Including routing table updates

Applies To: Windows Server 2003, Windows Server 2003 R2, Windows Server 2003 with SP1, Windows Server 2003 with SP2

Including routing table updates

You can alter client routing tables with your service profile in order to better manage your network traffic and security. You can include a routing table update file in the service profile, provide a URL to an update file hosted on a server, or both. You can choose to undo any routing changes you made when the connection ends.

Advantages of including routing table update files

Routing table update files are plain-text files that you can create and edit in any plain-text editor, such as Notepad. The files you create or edit modify the routes on client computers. You can manage significant network security requirements by including update files in your service profile. The benefits include the ability to:

• Control user access to a corporate intranet

• Route all users through the same remote access server

• Redirect Internet traffic for VPN connections without using a proxy server

Distribution channels

You can provide update files for use in a service profile in one of three ways:

• Include a file with the service profile package (static)

• Include a URL to a file with the service profile and host the file on a Web server (dynamic)

• Include a static file with the service profile and include a URL to an additional file

You can distribute an update file by including it with a service profile. When the user installs the profile, the file is installed in the same directory as the profile. You should consider two factors when designing a profile using this method of distribution. The routes in the file on the client computer are not secure, and you must create and distribute another profile if you want to update the file.

Important

• If the user has not logged on with administrative credentials for the client computer, routing table updates will not be applied. The user will still be able to connect using your service profile, but the routes on the client computer will not be updated.

• The user will not be able to connect if the client computer cannot find a routing table update file you included in a service profile.

• You should not change the value of the Gateway_On_Remote key when using routing table updates. By default, the dial-up entry and the VPN entry will have Make this connection the default gateway selected. You should leave this default in place, and remove any gateways by using the REMOVE_GATEWAY command in the routing table update file itself.

You can provide a URL to an update file hosted on a Web server. The file is downloaded every time the user completes the connection. The user cannot easily review any file you distribute in this way. You can also update that file at any time.

If you provide a URL to an update file hosted on a Web server, you must make two additional decisions. The first is whether to terminate the connection if the server is unreachable. The second is whether to delete the default gateway on the client computer.

You can provide an update file with the service profile and a URL to an additional update file. This approach allows more flexibility in your design. You can add or delete routes as necessary to the hosted file, but you cannot change the file included with the service profile without recreating and redistributing the profile. You still need to decide whether to terminate the connection if the Web server is unreachable and whether to delete the default gateway on the client computer.

- - - -

__APPLY WHAT YOU READ__:
1 - According to the text on routing table updates, what happens if the user has not logged on with administrative credentials for the client computer?
2 - Continue the text on routing table updates from its last sentence.

- - - -

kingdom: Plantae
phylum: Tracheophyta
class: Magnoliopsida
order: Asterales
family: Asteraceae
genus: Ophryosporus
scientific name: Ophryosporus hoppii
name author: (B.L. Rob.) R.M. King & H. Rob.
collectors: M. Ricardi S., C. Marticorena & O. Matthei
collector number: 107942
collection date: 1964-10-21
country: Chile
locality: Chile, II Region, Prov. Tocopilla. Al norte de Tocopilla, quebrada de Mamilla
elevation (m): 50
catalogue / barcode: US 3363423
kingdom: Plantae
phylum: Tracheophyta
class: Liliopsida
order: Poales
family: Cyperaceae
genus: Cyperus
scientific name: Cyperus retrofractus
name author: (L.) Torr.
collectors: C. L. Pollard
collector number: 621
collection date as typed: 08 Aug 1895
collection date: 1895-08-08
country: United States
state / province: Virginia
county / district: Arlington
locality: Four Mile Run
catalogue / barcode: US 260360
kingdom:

- - - -

__TASK RESPONSES__:
1 - The routing table updates are not applied, although the user can still connect with the service profile.

2 -
Syntax of routing table update files

Routing table update files are constructed as plain-text files. Each line in those files adds or deletes a route. The syntax of each line is as follows:

Command Destination MASK Netmask Gateway METRIC Metric IF Interface

Certain parameters can contain the value of default. In those cases, the appropriate information from the client computer is used. The table below provides more information on each parameter:

Therefore, if you want the connection to follow a different route, you could include a line in your update file similar to the following example:

ADD 192.168.123.231 MASK 255.255.255.0 default METRIC default IF default

To delete a route, you could include a line in your update file similar to the following example:

DELETE 192.168.123.232 MASK 255.255.255.0 default METRIC default IF default

Important

• If your update file includes a delete command for a non-existent route, the connection will fail.

To remove the default gateway, you can add the following line to the update file:

REMOVE_GATEWAY

Unlike adding or removing a route, no further syntax is required after the REMOVE_GATEWAY command.

Routing table precedence

During the connection process, update files are applied in a specific sequence. You should keep this sequence in mind when you design your profile.

1. All update files are retrieved.

2. If you provide an update file with the service profile (static file), routing information from that file is applied to the client computer first.

3. If you provide a URL to an update file, routing information from that file is applied to the client computer after the static file. The downloaded file is then immediately deleted.

4. If you included the REMOVE_GATEWAY command in either update file, this command is executed after all other routes have been applied.

Because of this order of precedence, a dynamic file could add routes, replace routes specified in the static file included with the service profile, or both.

If you use the default interface value, the routing changes you specify are reversed when the user disconnects.